2. **Dataset Difficulty:** Game24 is the most challenging dataset, with all models scoring near zero. GSM8k and PrOntoQA appear to be the easiest, allowing top models to achieve scores above 0.8.
3. **Performance Clustering:** On several datasets (e.g., AQuA, Blocksworld), there is a large performance gap between the top two models and the rest of the field, which clusters at a much lower score level.
4. **Model Size vs. Performance:** The chart includes both large (e.g., Llama-2 70B) and smaller (e.g., Gemma 7B, Mistral 7B) models. Performance does not strictly correlate with model size, as some smaller models (e.g., Mistral 7B on AQuA) outperform larger ones (e.g., Llama-2 70B on the same dataset).
### Interpretation
This chart provides a comparative snapshot of LLM reasoning capabilities as of the evaluation date. The data suggests that:
* **Task-Specific Strengths:** The significant variance in model rankings across datasets indicates that models have specialized strengths. A model excelling at mathematical reasoning (GSM8k) may not be the best at strategic reasoning (StrategyQA).

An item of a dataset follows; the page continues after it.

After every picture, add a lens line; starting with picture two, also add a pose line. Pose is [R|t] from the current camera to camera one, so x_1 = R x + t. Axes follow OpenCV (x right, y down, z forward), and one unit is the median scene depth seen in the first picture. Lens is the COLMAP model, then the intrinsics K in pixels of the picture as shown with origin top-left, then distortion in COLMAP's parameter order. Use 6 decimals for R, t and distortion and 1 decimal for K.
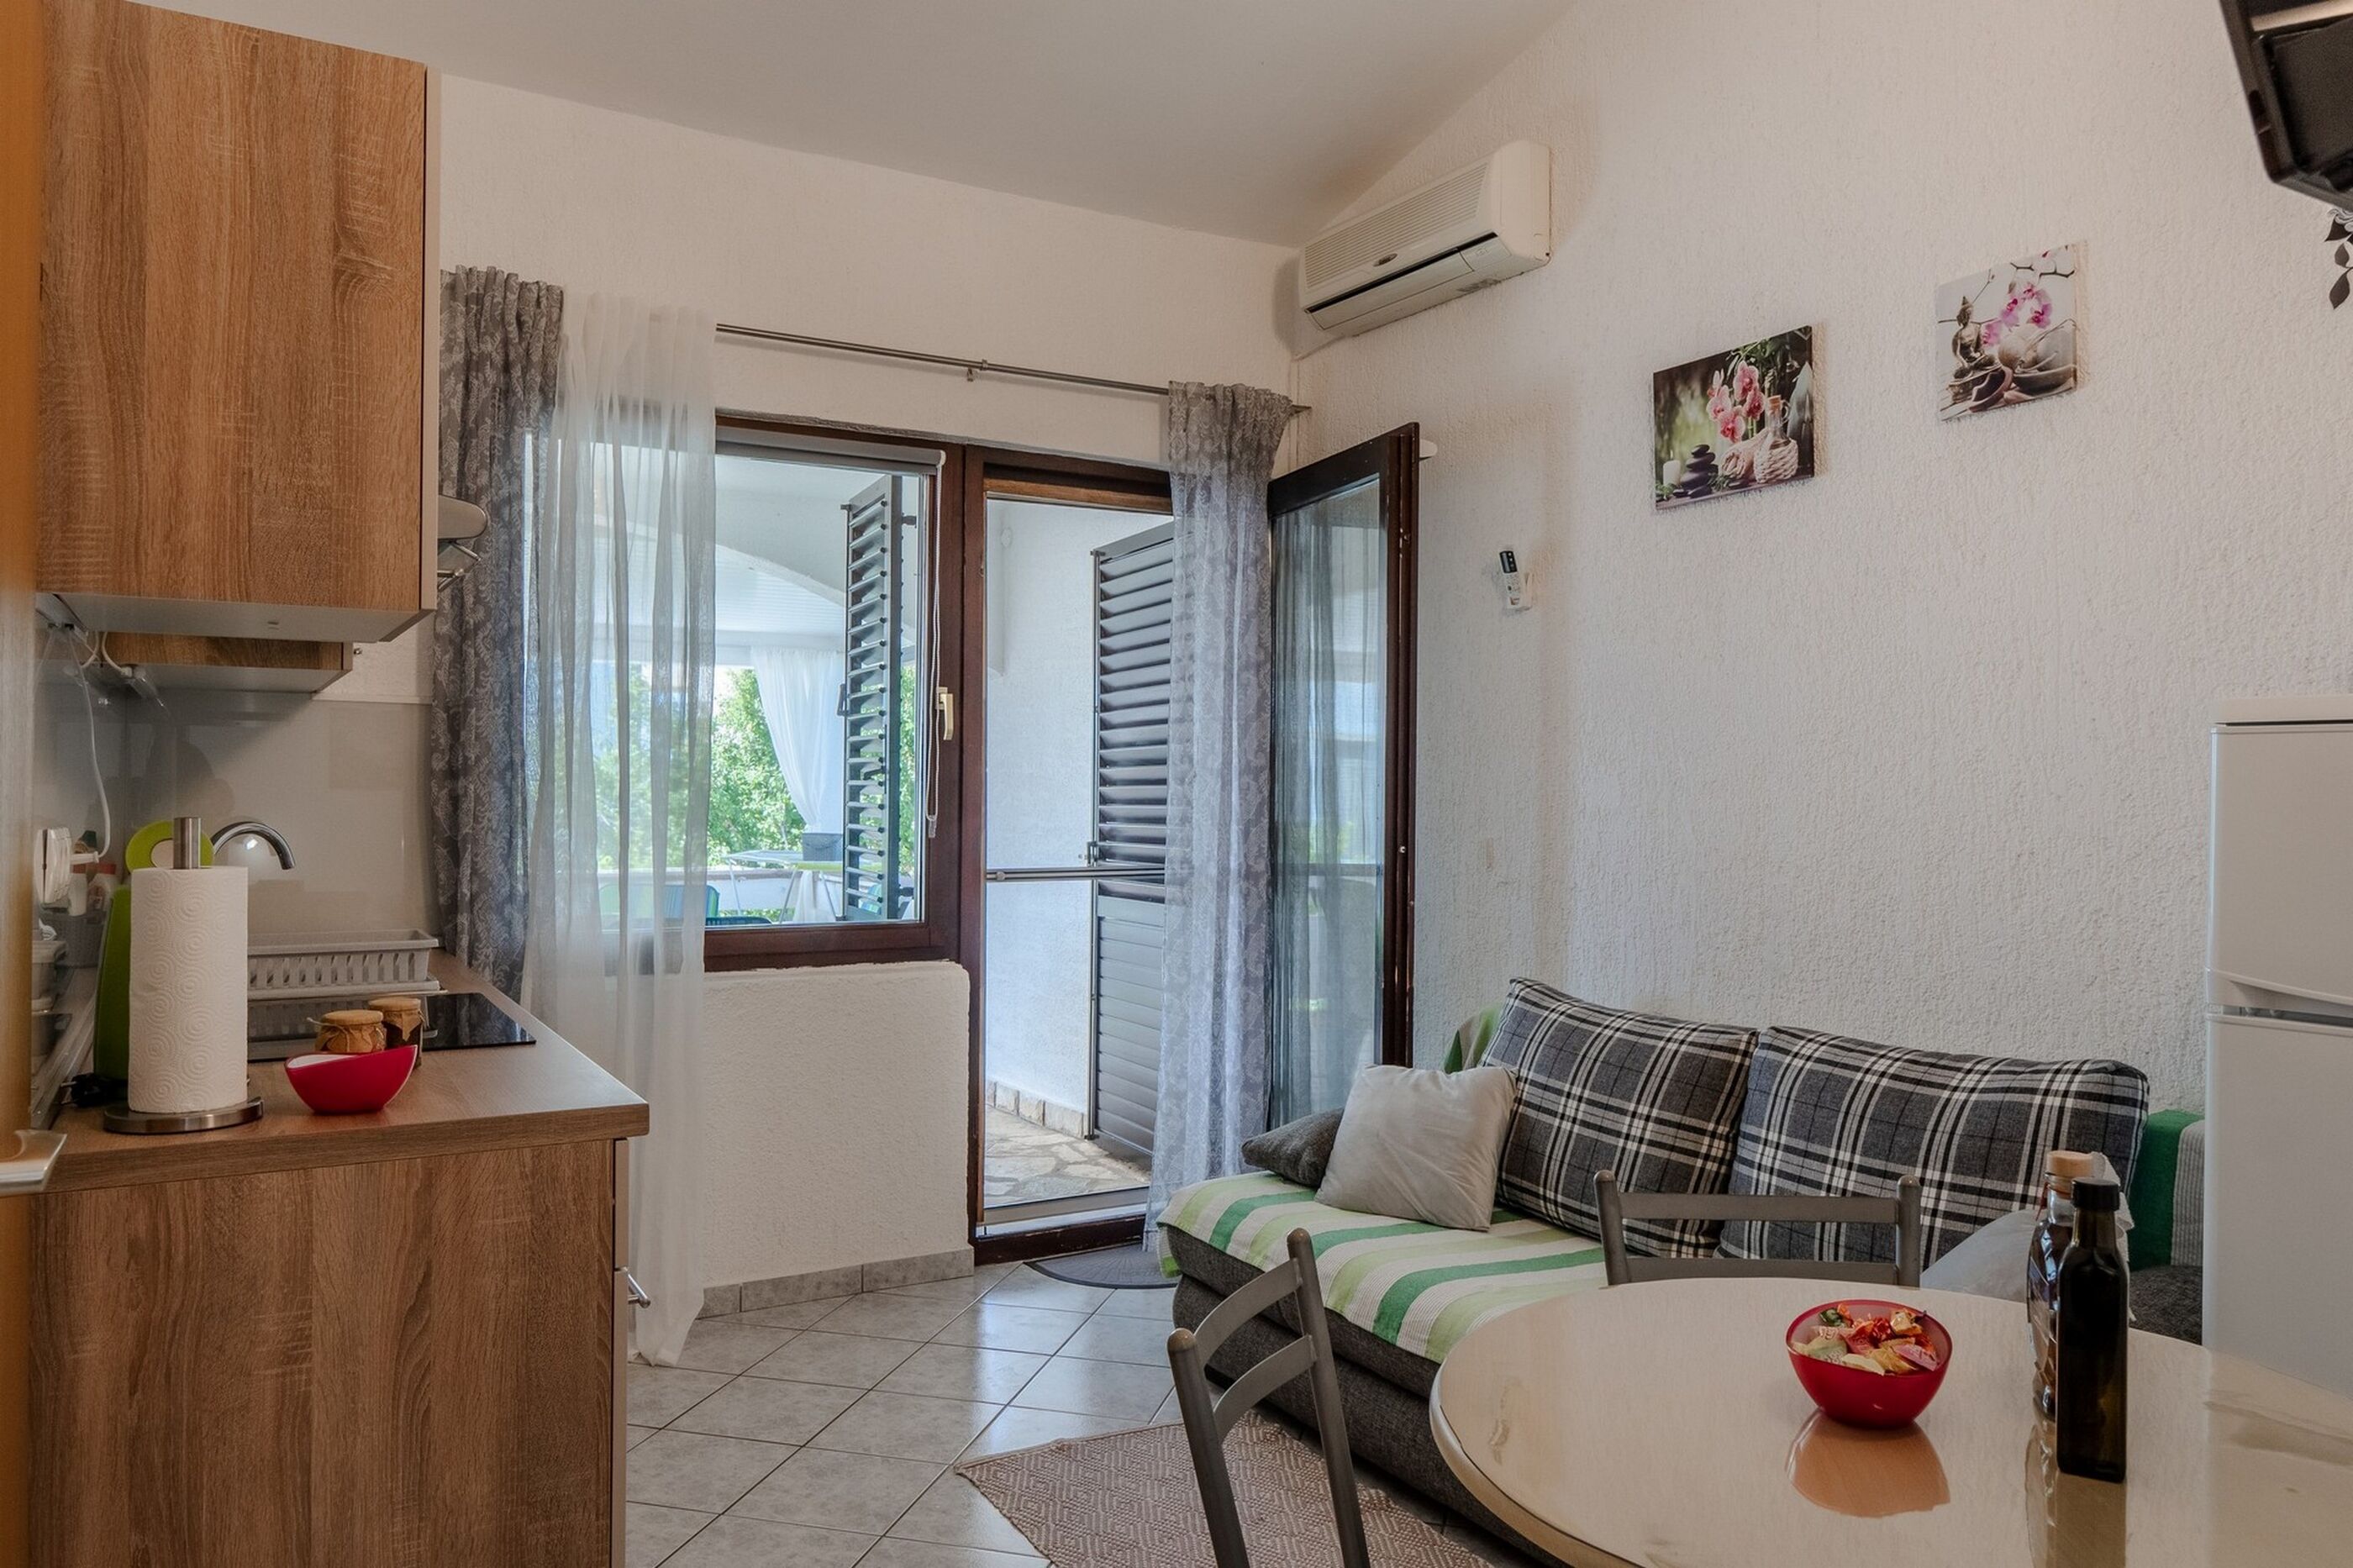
lens RADIAL K [[1682.2, 0, 1172.8], [0, 1682.2, 792.4], [0, 0, 1]] dist [0.001221, -0.007404]
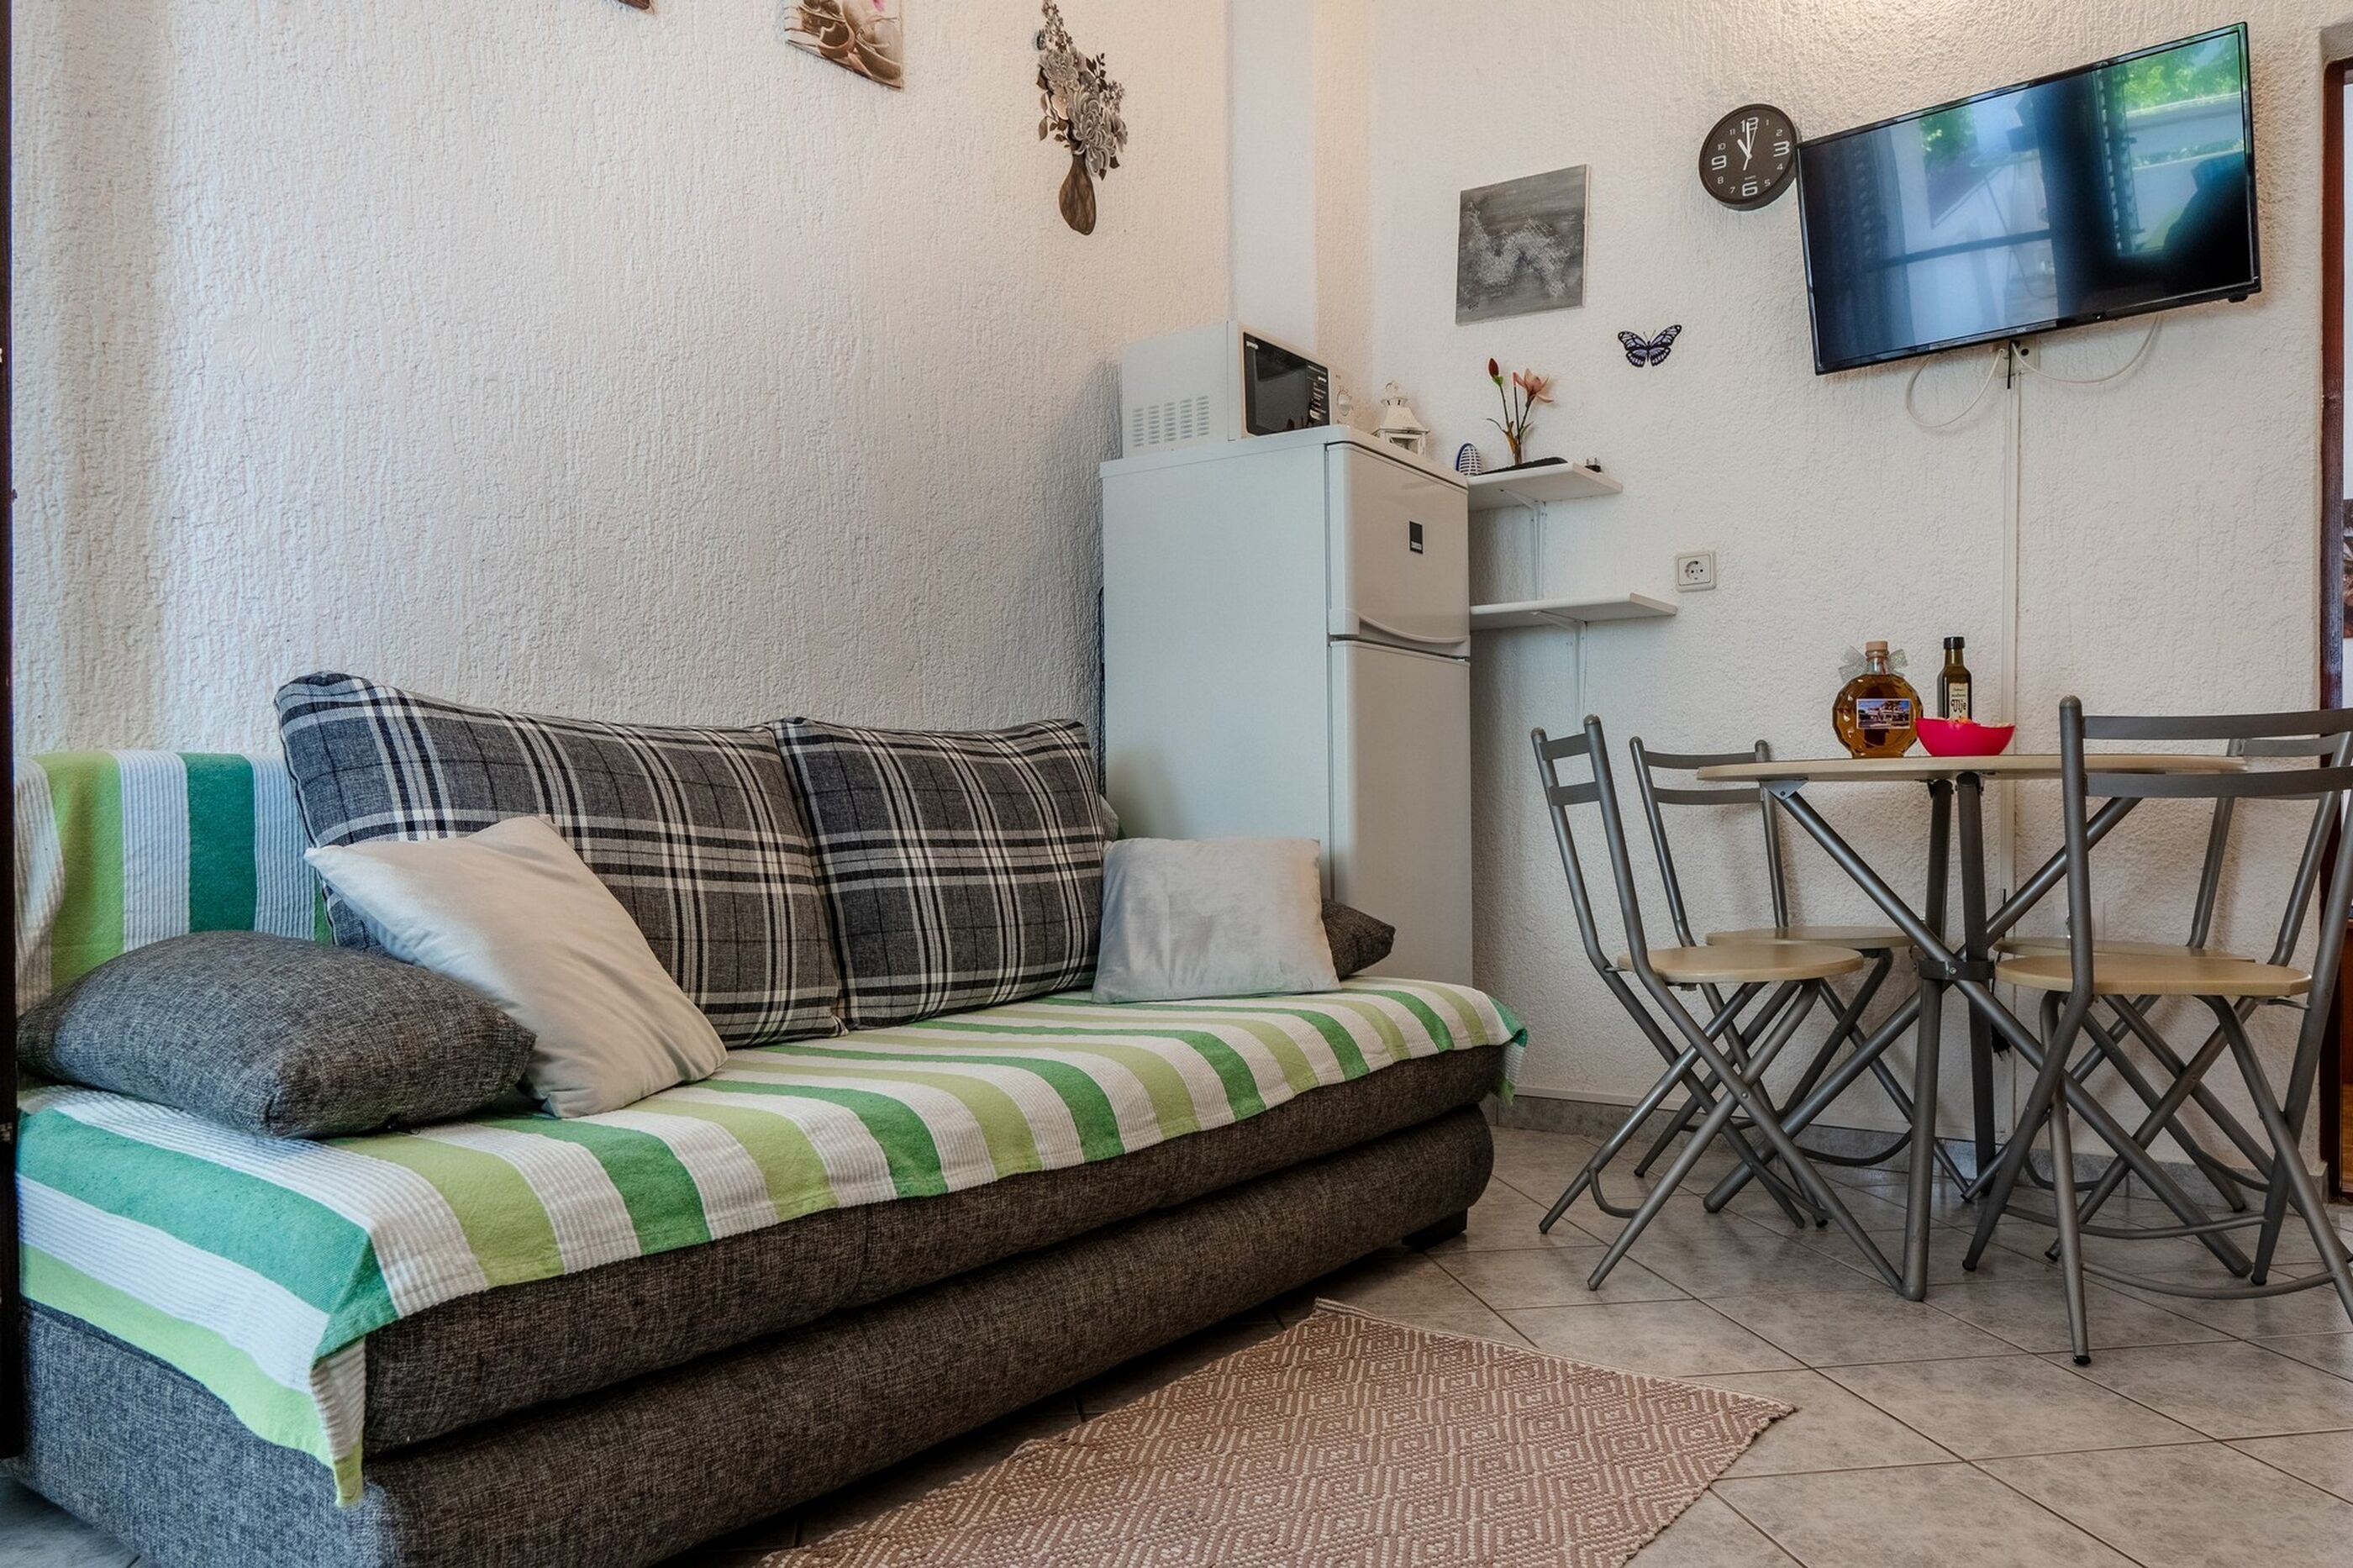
lens RADIAL K [[1682.2, 0, 1148.9], [0, 1682.2, 830.2], [0, 0, 1]] dist [0.001221, -0.007404]
pose [[-0.396949, -0.010732, 0.917778, -0.376467], [0.006487, 0.999874, 0.014498, 0.158251], [-0.917818, 0.011708, -0.396830, 1.012817]]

* **Benchmarking Utility:** Datasets like Game24 serve as "hard stops" that current models struggle with, highlighting areas for future improvement. Conversely, high scores on GSM8k may indicate saturation for top models on that specific benchmark.
* **The "Frontier Model" Gap:** The consistent lead of GPT-4 turbo and Claude-3 Opus underscores a current performance gap between the most advanced proprietary models and other open or smaller models on complex reasoning tasks. This gap is most pronounced on datasets requiring multi-step logical deduction (PrOntoQA, StrategyQA).
* **Evaluation Context:** The asterisks (*) next to some dataset names (GSM8k, AQuA, StrategyQA) likely denote a specific variant or evaluation protocol for those benchmarks, which is important for precise reproducibility.